There is another current thread about a three-year old on CL that some people are trying to help. Maybe that's your gal, MaxMom?

Here's a link: http://www.goldenretrieverforum.com...r-rescue-forum/191842-3-yr-old-cl-anyone.html.


----------



## spruce

when I got my wonderful Goldie off Craigslist, it was a undescripable mess contacting the owner. I kept up & there was a happy ending. There was a Craigslist ad posted by someone else who wanted him, asking if the dog was still available - to which I responded. So you could post an ad and maybe get an update


----------



## Ylan's Mom

Hope you hear something soon. Thank you Max mom!!! I am in DC, btw,


----------



## cgriffin

Any word yet?

All the Craigs List stuff makes me so mad. We have so many Goldens needing homes on our local area Craigs list, I keep e-mailing them info about a Golden rescue group or I e-mail the info straight to the rescue group. I got confirmation that the golden rescue group has contacted these people and evidently they are not willing to give the dog to the rescue. That makes me so mad. We have goldens ranging from 8 months to 8 years listed, but most are around 1-3 years old, both sexes. One of the dogs is blind in one eye and needs to be gone today, is what it has been saying for two weeks now, arghhh.

— Provided data —
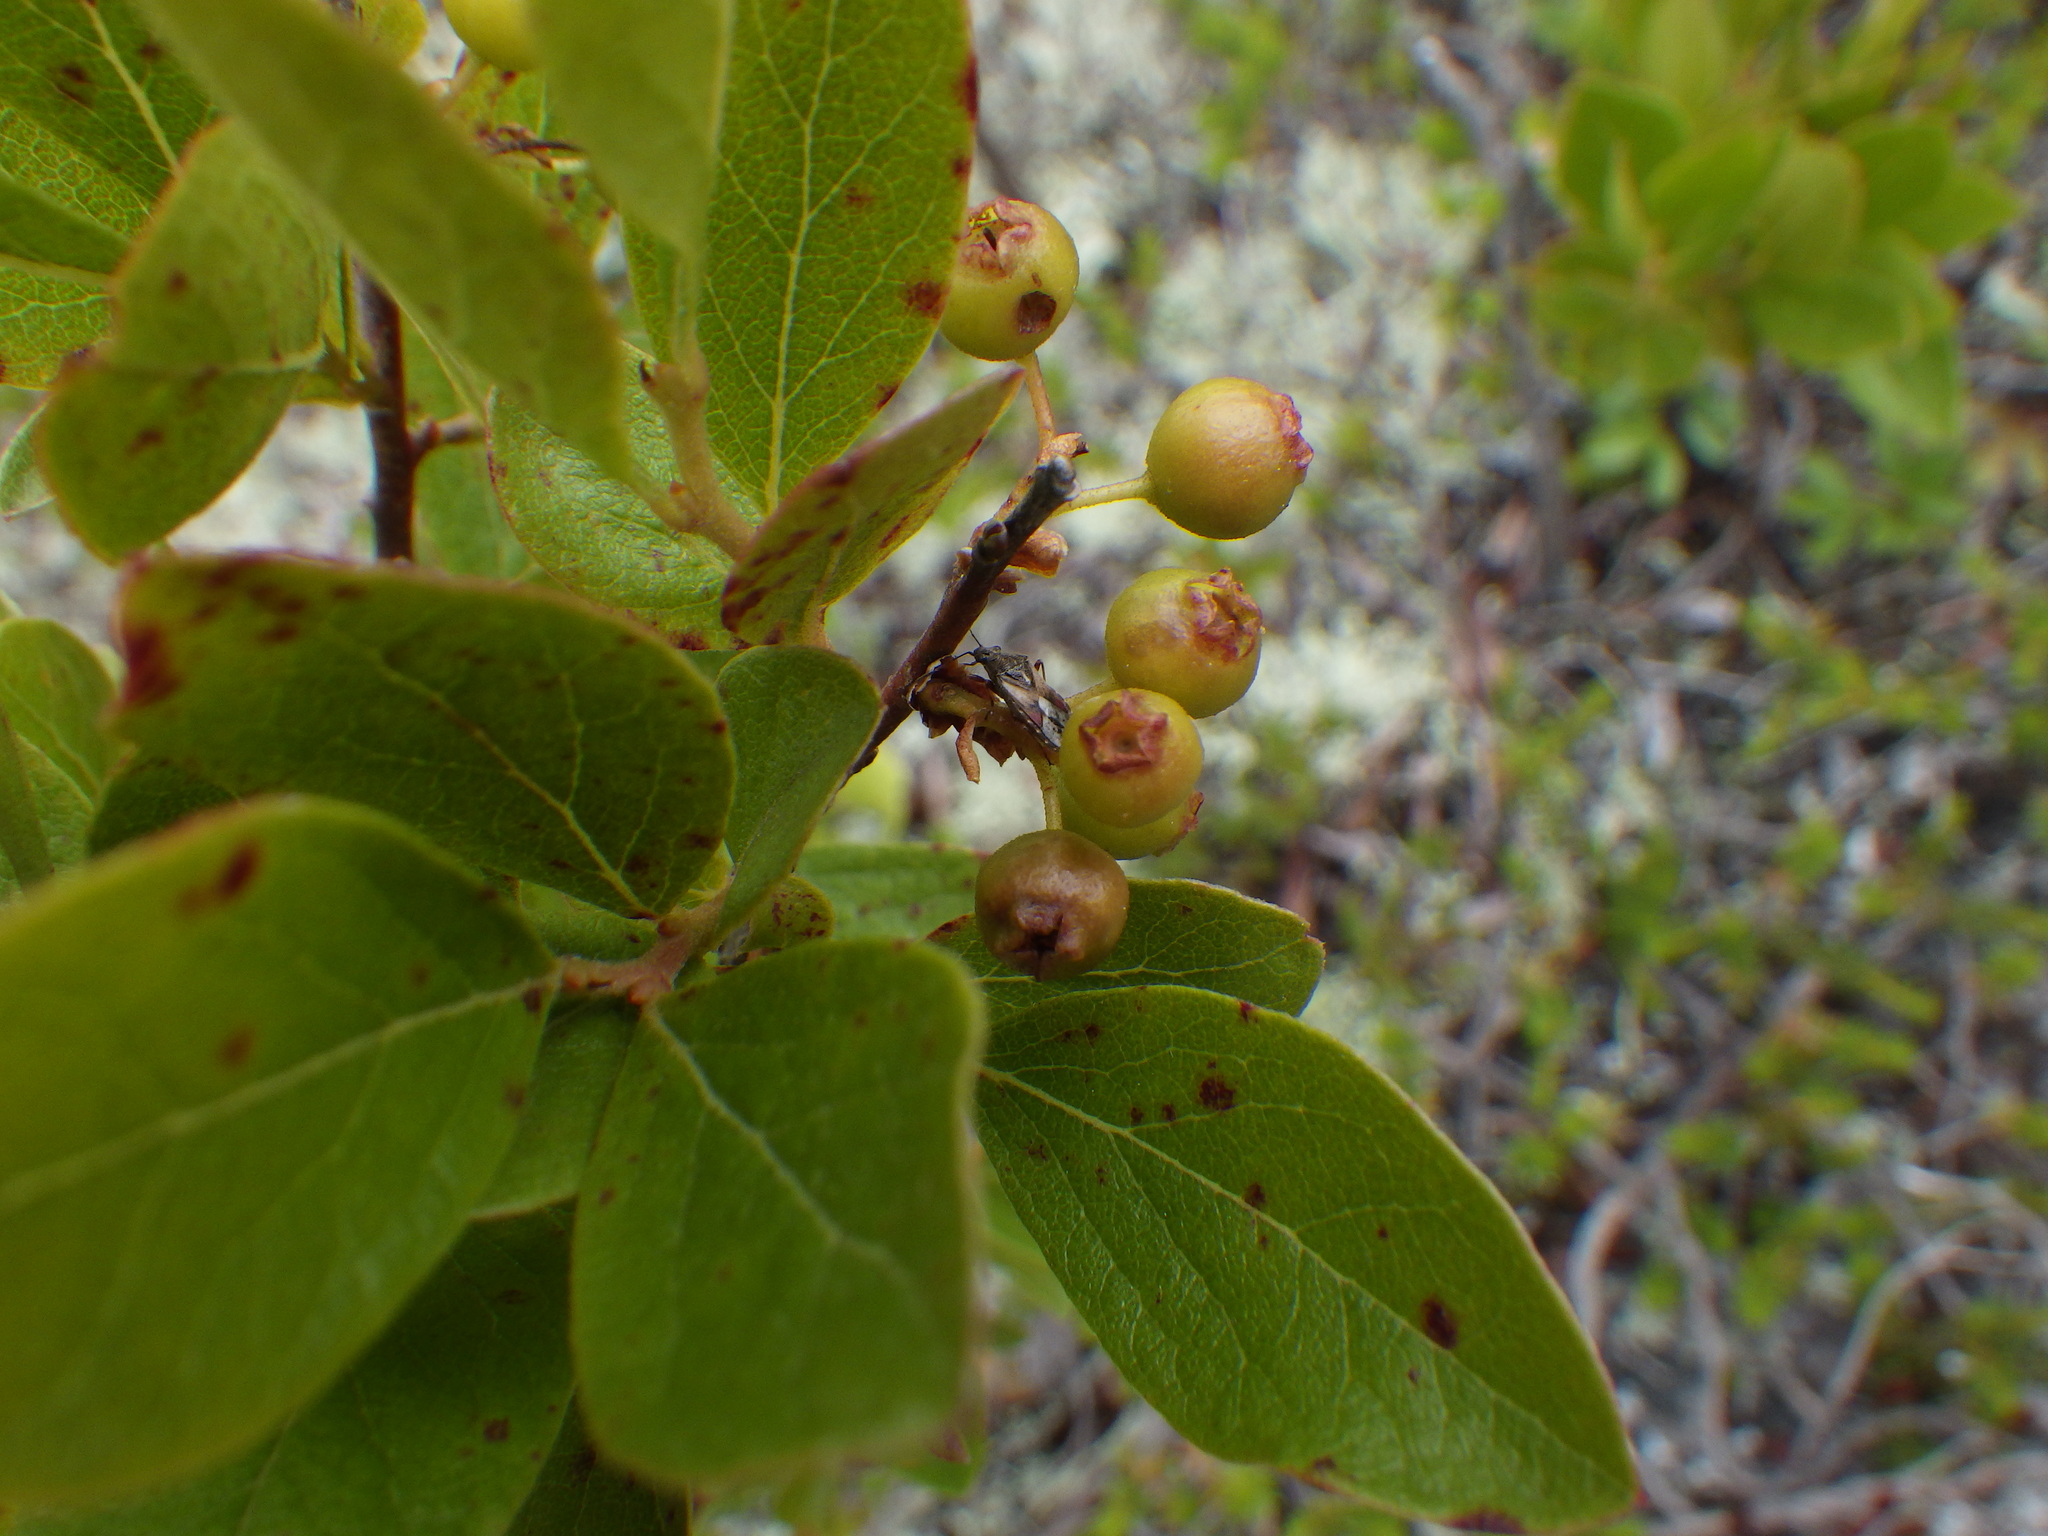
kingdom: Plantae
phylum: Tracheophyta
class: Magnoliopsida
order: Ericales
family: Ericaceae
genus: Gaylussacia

— Written problem 1 —
In the forum thread about Goldens on Craigslist, what age range do the Goldens listed on cgriffin's local Craigslist cover?
— Written problem 2 —
Extend the forum thread about Goldens on Craigslist past its final sentence.

— Exercise output 1 —
They range from 8 months to 8 years.

— Exercise output 2 —
People!!!


----------



## GoldenMum

cgriffin said:


> Any word yet?
> 
> All the Craigs List stuff makes me so mad. We have so many Goldens needing homes on our local area Craigs list, I keep e-mailing them info about a Golden rescue group or I e-mail the info straight to the rescue group. I got confirmation that the golden rescue group has contacted these people and evidently they are not willing to give the dog to the rescue. That makes me so mad. We have goldens ranging from 8 months to 8 years listed, but most are around 1-3 years old, both sexes. One of the dogs is blind in one eye and needs to be gone today, is what it has been saying for two weeks now, arghhh.
> 
> 
> People!!!


I can totally understand your frustration, but all we can do is try. When you can actually help one, it is so worth it. I have emailed the CLister again, asking again; time will tell.


----------



## *Laura*

Just seeing this thread now. MaxMom I wish you had heard back. MaxMom and GoldenMom you are the best. Thank you for trying to rescue this girl.


----------



## Megora

I hope you hear back.....  

The other thing - maybe this was a spammer though?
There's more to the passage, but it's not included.